MambaVirus
Abstract:
The genomic instructions for all life on Earth are composed of DNA. Cells grow and replicate by transcribing their template to RNA, where further translation builds proteins from RNA transcriptions.
All living organisms use this machinery; however, viruses take advantage of the replicative processes of their host. The enzymes used in this process are not perfect, resulting in small mistakes that eventually accumulate in offspring. This cycle is central to evolution. Forecasting future evolution of viral genomes from highly accurate models could pave the way for early warning research and drug development, as well as improved understanding of our own cellular immune responses. Applications of Large Language Models (LLM’s) in genome design are still mostly unexplored. With the objective of advancing our understanding of virus evolution, and to test the current genomic capabilities of state-of-the-art LLM architectures, we introduce MambaVirus.

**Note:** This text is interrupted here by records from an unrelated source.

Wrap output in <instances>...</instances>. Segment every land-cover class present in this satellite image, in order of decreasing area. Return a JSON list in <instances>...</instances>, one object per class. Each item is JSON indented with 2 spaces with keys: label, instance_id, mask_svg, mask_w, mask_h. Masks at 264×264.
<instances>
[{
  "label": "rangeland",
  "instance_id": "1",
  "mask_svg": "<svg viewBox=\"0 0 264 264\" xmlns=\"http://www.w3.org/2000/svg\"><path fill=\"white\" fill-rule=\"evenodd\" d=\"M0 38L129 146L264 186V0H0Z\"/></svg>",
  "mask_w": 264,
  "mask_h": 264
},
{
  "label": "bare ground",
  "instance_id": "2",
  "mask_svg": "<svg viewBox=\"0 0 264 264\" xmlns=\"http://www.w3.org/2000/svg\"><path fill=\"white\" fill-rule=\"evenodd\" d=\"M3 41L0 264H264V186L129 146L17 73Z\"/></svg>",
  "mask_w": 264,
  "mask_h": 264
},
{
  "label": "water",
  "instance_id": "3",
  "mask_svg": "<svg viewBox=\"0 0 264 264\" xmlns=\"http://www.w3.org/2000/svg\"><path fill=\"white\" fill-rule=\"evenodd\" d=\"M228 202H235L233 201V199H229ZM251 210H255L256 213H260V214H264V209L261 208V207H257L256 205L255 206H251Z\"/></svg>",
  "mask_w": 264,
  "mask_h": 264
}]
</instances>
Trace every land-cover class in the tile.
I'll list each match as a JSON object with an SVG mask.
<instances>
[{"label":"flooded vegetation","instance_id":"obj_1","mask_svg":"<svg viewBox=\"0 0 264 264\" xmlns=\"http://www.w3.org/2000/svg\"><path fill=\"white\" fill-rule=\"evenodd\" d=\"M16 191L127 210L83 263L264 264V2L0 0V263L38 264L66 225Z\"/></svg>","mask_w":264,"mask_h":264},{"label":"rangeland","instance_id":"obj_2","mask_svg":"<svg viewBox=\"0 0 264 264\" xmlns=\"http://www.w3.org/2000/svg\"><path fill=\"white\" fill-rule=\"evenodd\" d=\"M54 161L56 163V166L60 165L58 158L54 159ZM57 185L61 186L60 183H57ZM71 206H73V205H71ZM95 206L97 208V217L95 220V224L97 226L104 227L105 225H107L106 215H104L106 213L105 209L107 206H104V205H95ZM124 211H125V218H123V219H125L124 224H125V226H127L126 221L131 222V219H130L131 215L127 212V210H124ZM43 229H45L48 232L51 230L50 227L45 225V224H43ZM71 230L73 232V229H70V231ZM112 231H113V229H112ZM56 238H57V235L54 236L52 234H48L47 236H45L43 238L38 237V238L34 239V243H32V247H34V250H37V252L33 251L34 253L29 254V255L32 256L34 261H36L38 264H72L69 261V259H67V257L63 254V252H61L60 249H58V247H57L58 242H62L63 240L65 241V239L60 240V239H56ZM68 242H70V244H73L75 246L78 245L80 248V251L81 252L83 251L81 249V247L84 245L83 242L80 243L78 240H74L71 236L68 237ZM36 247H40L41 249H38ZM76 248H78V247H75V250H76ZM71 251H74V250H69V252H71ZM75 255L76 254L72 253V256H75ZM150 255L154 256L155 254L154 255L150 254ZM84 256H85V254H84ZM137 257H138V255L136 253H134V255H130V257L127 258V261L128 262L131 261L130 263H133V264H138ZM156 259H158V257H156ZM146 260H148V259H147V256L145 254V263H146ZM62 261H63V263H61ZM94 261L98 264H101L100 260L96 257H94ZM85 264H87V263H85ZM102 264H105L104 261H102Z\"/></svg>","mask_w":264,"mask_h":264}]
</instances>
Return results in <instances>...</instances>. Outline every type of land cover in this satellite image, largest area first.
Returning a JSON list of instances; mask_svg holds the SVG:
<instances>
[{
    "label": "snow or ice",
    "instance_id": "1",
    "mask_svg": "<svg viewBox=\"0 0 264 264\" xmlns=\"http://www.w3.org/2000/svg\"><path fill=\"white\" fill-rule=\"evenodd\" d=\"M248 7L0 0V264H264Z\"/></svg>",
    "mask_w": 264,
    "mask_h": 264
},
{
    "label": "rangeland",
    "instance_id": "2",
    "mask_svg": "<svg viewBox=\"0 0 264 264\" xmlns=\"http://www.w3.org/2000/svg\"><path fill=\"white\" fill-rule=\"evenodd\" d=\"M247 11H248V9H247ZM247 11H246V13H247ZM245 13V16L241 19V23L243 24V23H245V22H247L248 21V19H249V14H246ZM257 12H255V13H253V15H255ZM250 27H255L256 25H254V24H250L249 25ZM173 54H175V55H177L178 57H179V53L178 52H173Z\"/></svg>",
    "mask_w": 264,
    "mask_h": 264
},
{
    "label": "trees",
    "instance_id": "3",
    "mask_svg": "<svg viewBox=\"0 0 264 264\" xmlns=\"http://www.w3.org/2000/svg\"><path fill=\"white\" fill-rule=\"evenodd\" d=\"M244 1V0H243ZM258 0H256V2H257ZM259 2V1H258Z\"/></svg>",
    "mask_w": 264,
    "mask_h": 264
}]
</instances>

MambaVirus is a 1 billion parameter foundational genomic model trained on labeled viral genomes, genes, and instruction prompts. MambaVirus is instructible and can generate full genomes from prompts. Here, we evaluate its ability to follow instructions, the plausibility of generated genomes, and attempt to demonstrate an in-use case of evolution prediction. We hope MambaVirus can be integrated into existing prediction systems to advance understanding of viral evolution, improve virus infection models, and lead to more powerful personalized medical treatments.